:: Page excerpt ::

————

Our research team was curious to investigate how frequently stigmatizing language appeared in our medical records. We are the largest heath system in Massachusetts and have 11 hospitals including two large academic centers. Since other clinicians read notes and respond differently based upon presence of stigmatizing language, and patients can now see many of their medical records through the 21st Center Cures Act, we thought it would be important to highlight the presence of these words in our charts for the awareness of our clinical staff.

Looking for stigmatizing language is not simple because it depends on the context that the word is use in. A sentence stating, “the patient’s room is dirty” is not the same as saying “their urine is dirty”. Likewise, it is acceptable to refer to a disease as “alcoholic cirrhosis” or “alcoholic hepatitis” but not “the patient is an alcoholic”. Therefore, in our study recently published in the Journal of Addiction Medicine, we relied on a technique called “Natural Language Processing (NLP)” to answer the question about the incidence of stigmatizing language in our medical records (4). NLP evaluates each sentence and then places the language in context. NLP is a type of artificial intelligence.

As a first step, we identified patients seen in our system over a one-year period who had a diagnosis code indicating a substance use disorder (including both alcohol and/or drugs). We applied an NLP algorithm that we created to 10,000 clinical notes. We then reviewed about 200 notes that were determined to be stigmatizing and 200 that were not. We further refined our algorithm based on this and applied it to over 500,000 clinical notes.

The results were surprising to us. For over 30,000 patients with at least one diagnosis of a substance use disorder, 18% of notes had stigmatizing language and about 62% of patients had at least one note with stigma. By far, the most common word used was “abuse”. This is probably less stigmatizing than other words, especially since there are numerous federal agencies that still use the term (including NIDA itself). However, we also observed several instances of “abuser”, “addict”, “junkie”, “drunk” and other such words. Notes most likely to obtain these words were the history and physical notes that are usually written upon a patient’s admission to the hospital. We also noted that physician assistants were about twice as likely to use stigmatizing language than physicians or nurse practitioners, a finding we do not have a good explanation for but may indicate the need for education.

————

:: Problems to work on ::
A - According to the text on stigmatizing language in medical records, why did the research team use Natural Language Processing to search the notes? Answer in one to three sentences.
B - Write the next part of the text on stigmatizing language in medical records, picking up after its final sentence.
The items have nothing to do with the text on stigmatizing language.

:: Extracted information ::
————

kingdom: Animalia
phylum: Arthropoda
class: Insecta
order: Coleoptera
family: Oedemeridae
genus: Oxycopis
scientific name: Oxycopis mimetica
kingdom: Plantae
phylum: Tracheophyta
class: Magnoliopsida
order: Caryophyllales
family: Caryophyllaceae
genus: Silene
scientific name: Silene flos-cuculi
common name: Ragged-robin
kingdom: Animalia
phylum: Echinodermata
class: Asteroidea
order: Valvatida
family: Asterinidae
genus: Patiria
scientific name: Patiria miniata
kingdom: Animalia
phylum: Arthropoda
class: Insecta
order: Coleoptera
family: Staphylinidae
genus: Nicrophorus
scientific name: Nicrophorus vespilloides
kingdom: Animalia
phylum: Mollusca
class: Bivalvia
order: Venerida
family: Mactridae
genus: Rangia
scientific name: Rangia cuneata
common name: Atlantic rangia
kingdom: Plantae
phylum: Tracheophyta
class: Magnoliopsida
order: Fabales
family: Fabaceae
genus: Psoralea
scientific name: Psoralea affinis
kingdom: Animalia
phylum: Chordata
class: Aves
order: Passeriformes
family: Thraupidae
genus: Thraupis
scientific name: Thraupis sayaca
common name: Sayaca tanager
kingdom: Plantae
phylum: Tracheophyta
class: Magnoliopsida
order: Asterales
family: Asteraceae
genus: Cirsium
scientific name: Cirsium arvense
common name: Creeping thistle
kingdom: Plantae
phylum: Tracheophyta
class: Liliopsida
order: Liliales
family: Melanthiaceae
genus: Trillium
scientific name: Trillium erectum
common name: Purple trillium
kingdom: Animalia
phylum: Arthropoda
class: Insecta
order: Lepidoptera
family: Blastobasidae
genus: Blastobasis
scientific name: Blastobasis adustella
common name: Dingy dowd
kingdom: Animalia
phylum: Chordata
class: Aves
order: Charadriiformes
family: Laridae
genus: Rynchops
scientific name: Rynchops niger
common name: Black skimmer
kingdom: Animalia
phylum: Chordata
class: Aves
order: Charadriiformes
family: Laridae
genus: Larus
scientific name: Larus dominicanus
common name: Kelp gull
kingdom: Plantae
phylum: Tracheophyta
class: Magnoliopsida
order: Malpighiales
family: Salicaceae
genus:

————

:: Outputs for the tasks ::
A - Whether a word is stigmatizing depends on its context. "Alcoholic cirrhosis" is acceptable, but "the patient is an alcoholic" is not. NLP evaluates each sentence and places the language in context, so it can tell these uses apart.

B -
Finally, we were curious to see if there were patient characteristics that were most likely to be associated with having stigmatizing language. Sure enough, male patients (adjusted odds ratio (aOR) 1.17), middle aged patients (45-54 years, aOR 1, with all other groups <1) and those with Medicaid (aOR 1.41) or Medicare insurance (aOR 1.23) were more likely. We saw no difference between patients who were White or Black, but Asian patients were much less likely (aOR 0.45) to have stigmatizing language, perhaps reflecting preconceived notions about substance use between these racial groups. Patients of Hispanic ethnicity also had lower odds (aOR 0.88) compared with non-Hispanic patients.

The point of our paper was simply awareness. We do not believe that any use of stigmatizing language that we detected was malicious or purposeful, but simply these are words that are in the vernacular and clinicians may not be aware of how their use may negatively affect our patients. A next step for our team is to determine if use of these words are associated with actual clinical outcomes.